[PROVIDED INFORMATION Boundary: Start]
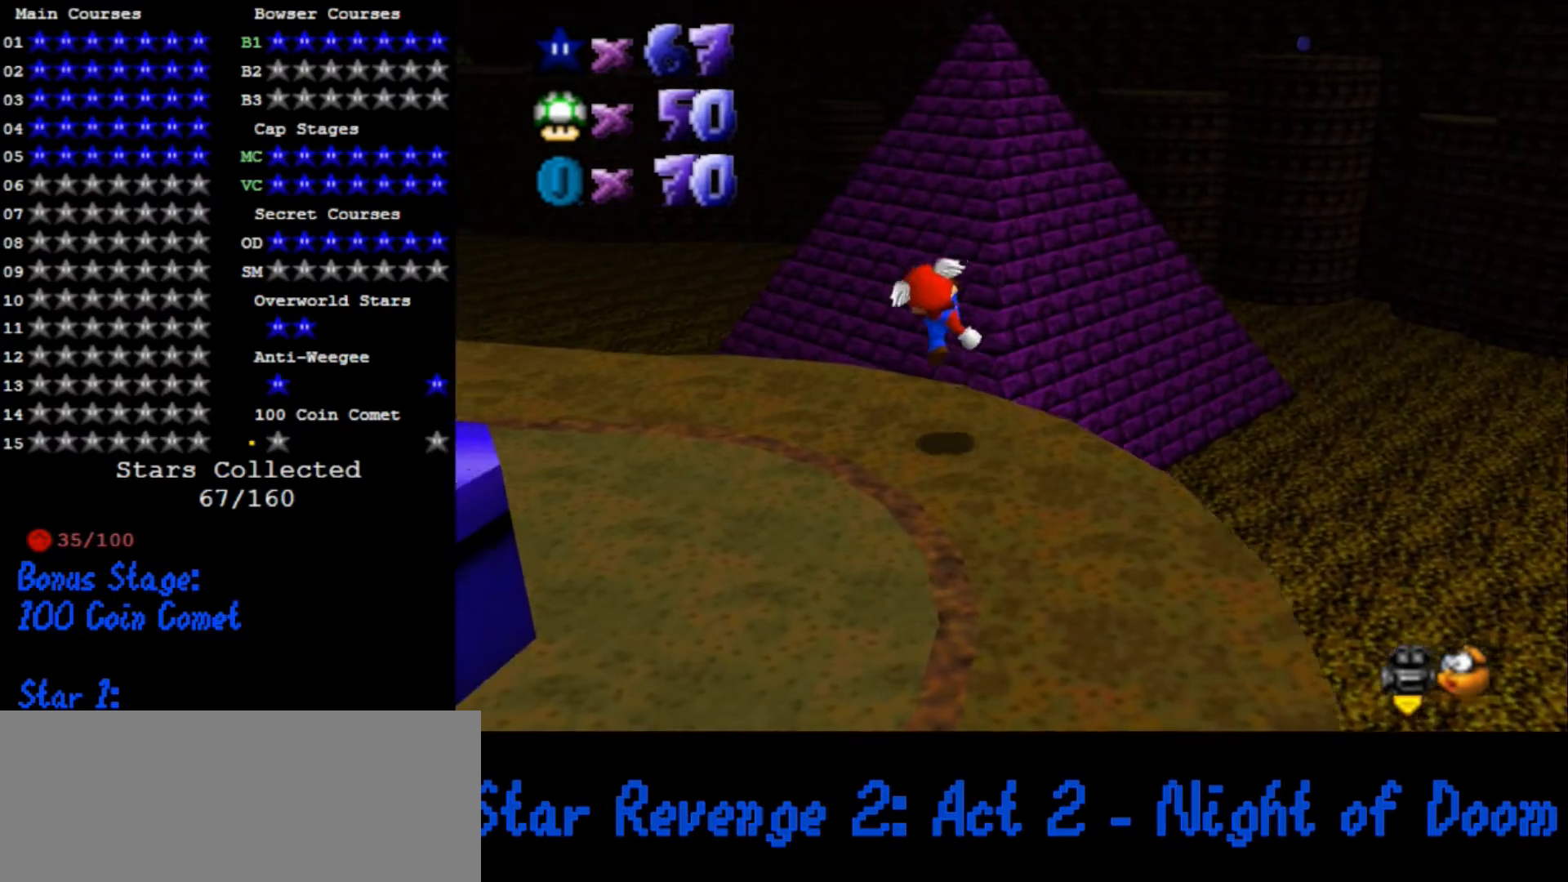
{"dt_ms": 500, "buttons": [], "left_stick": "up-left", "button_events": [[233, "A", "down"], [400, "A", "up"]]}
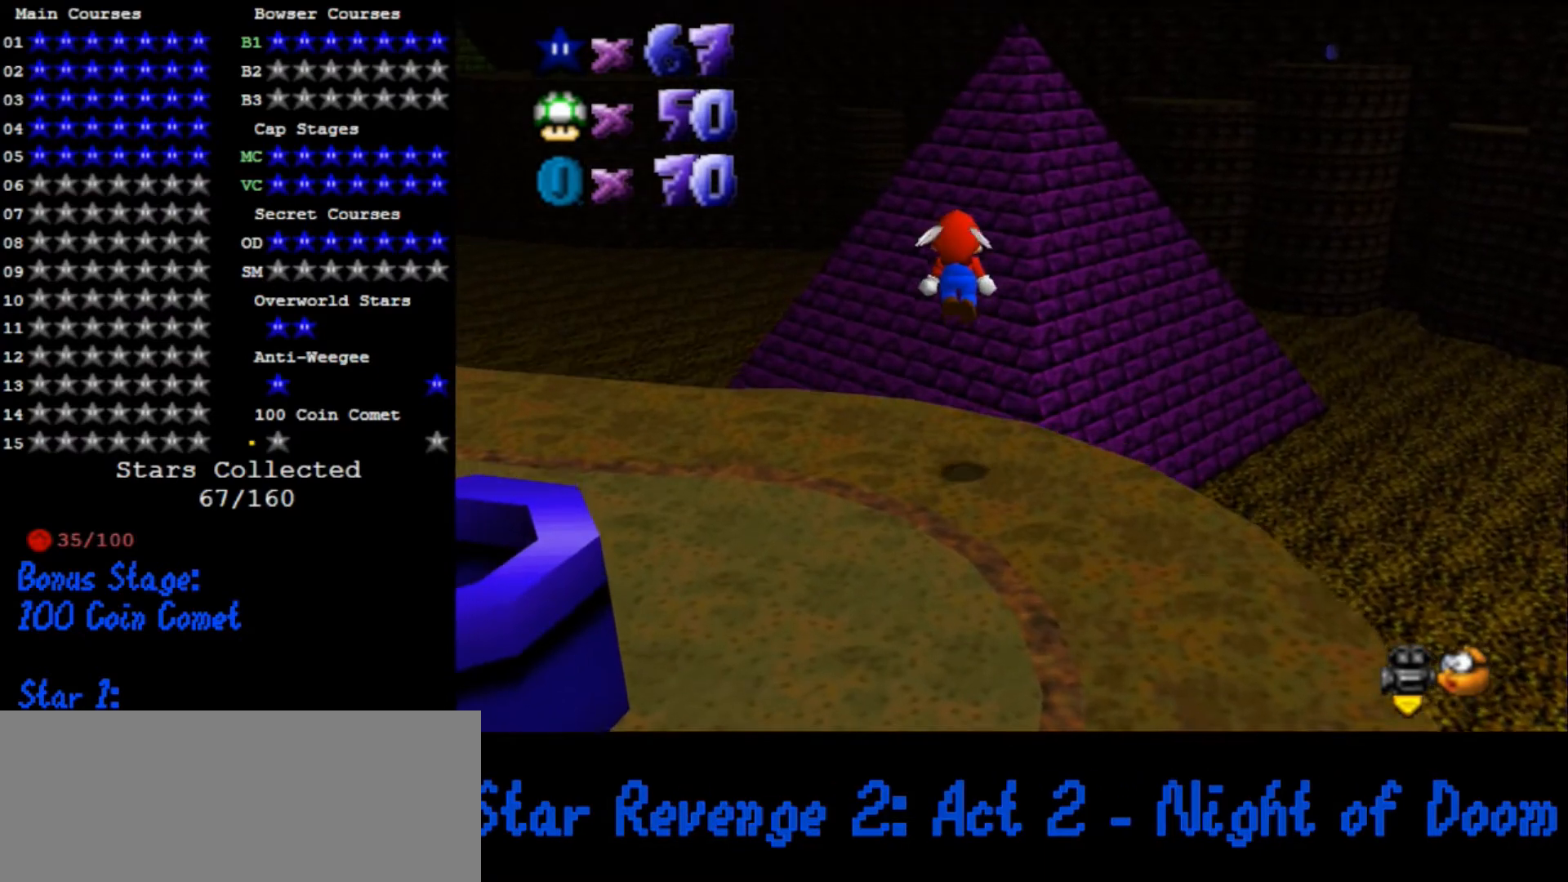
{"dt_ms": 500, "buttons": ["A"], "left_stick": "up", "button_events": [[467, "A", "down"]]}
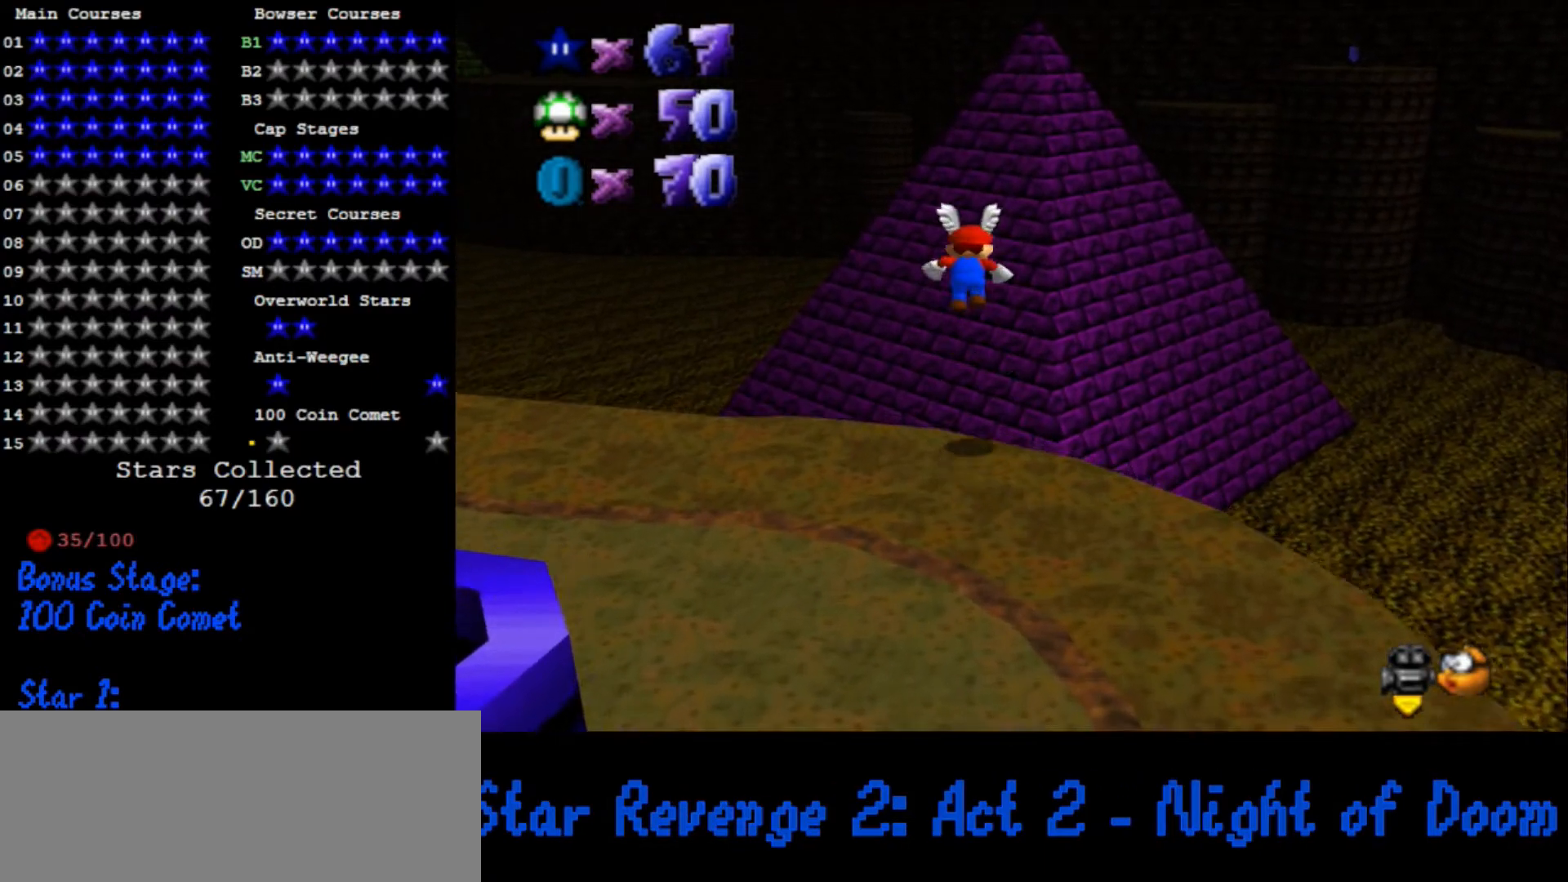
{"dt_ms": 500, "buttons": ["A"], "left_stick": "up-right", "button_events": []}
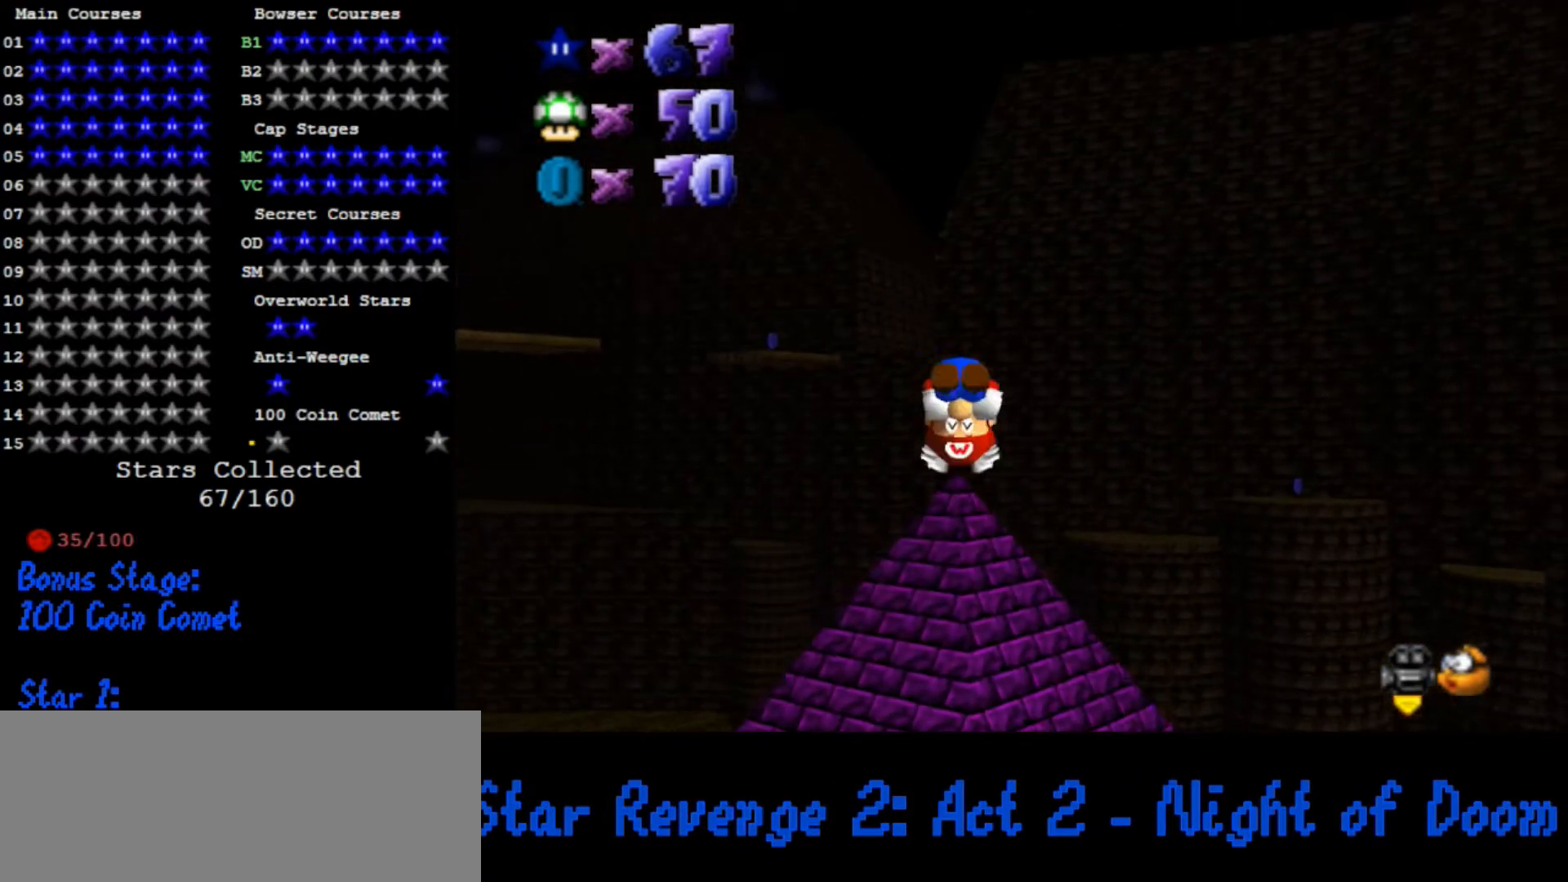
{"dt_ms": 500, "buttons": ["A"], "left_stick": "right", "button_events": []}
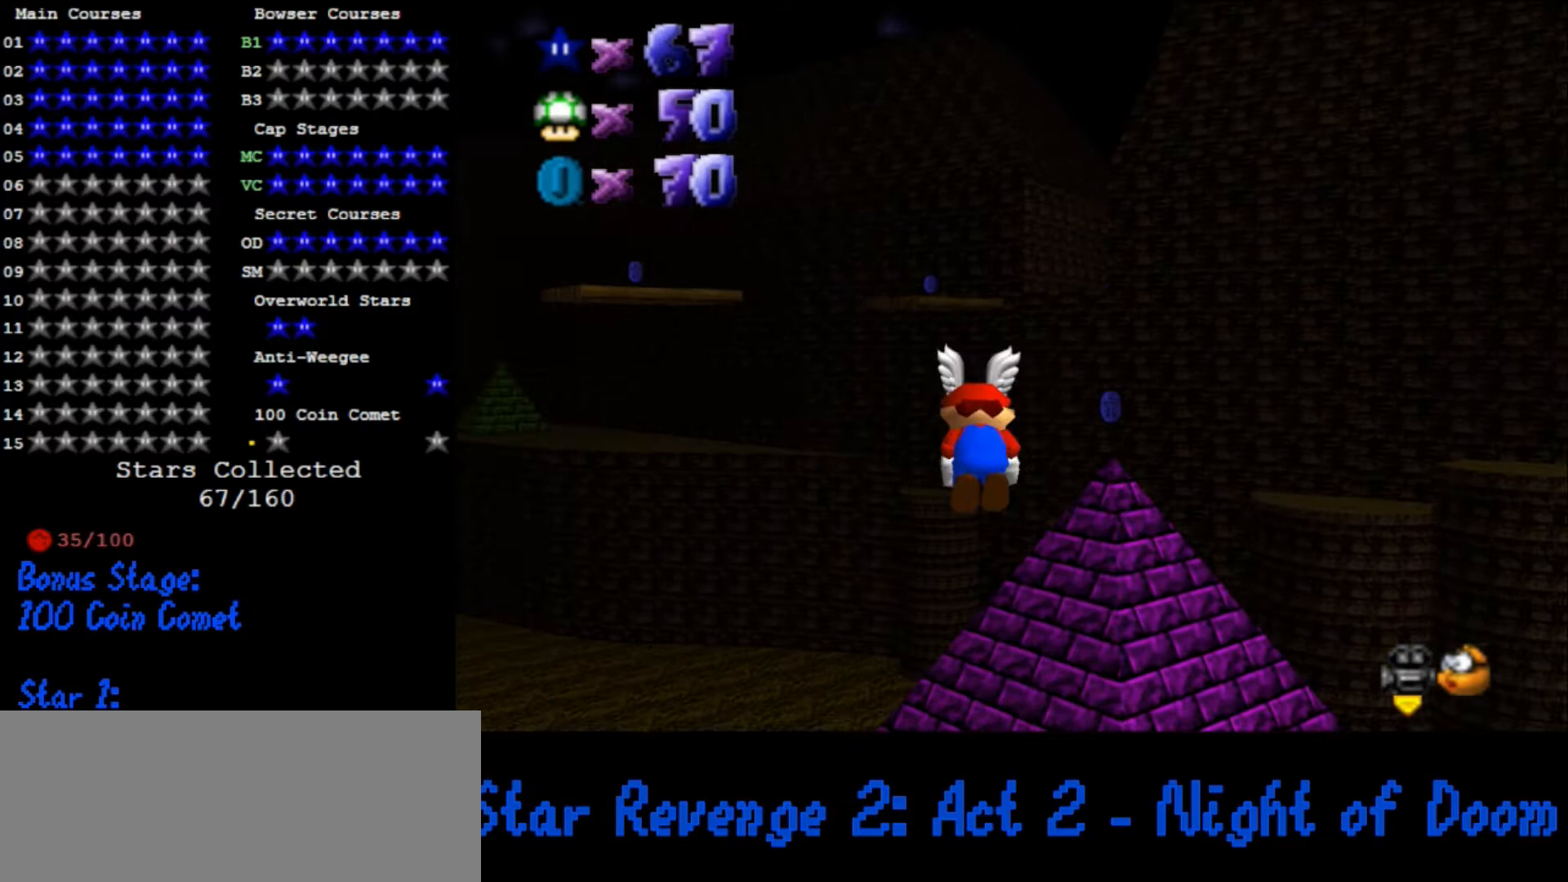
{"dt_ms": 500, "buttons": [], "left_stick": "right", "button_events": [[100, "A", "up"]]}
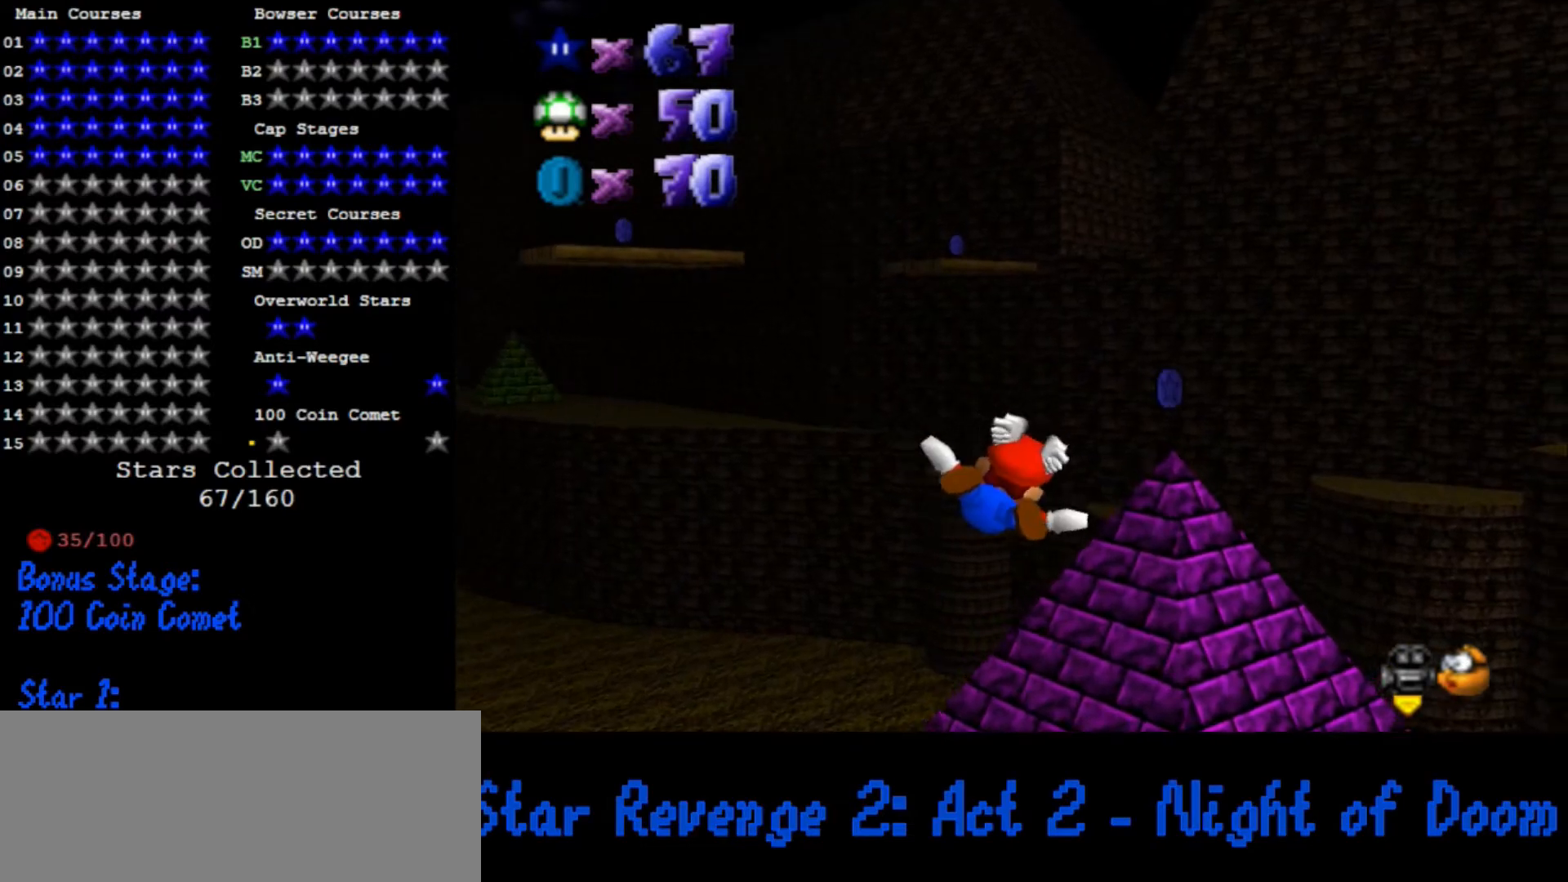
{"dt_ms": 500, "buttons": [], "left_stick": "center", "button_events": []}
[PROVIDED INFORMATION Boundary: End]
▸ **AIM OF THE EXERCISE**
Search the material above for the word "right", then copy each line that holds it.

▸ **SOLVED EXERCISE**
{"dt_ms": 500, "buttons": ["A"], "left_stick": "up-right", "button_events": []}
{"dt_ms": 500, "buttons": ["A"], "left_stick": "right", "button_events": []}
{"dt_ms": 500, "buttons": [], "left_stick": "right", "button_events": [[100, "A", "up"]]}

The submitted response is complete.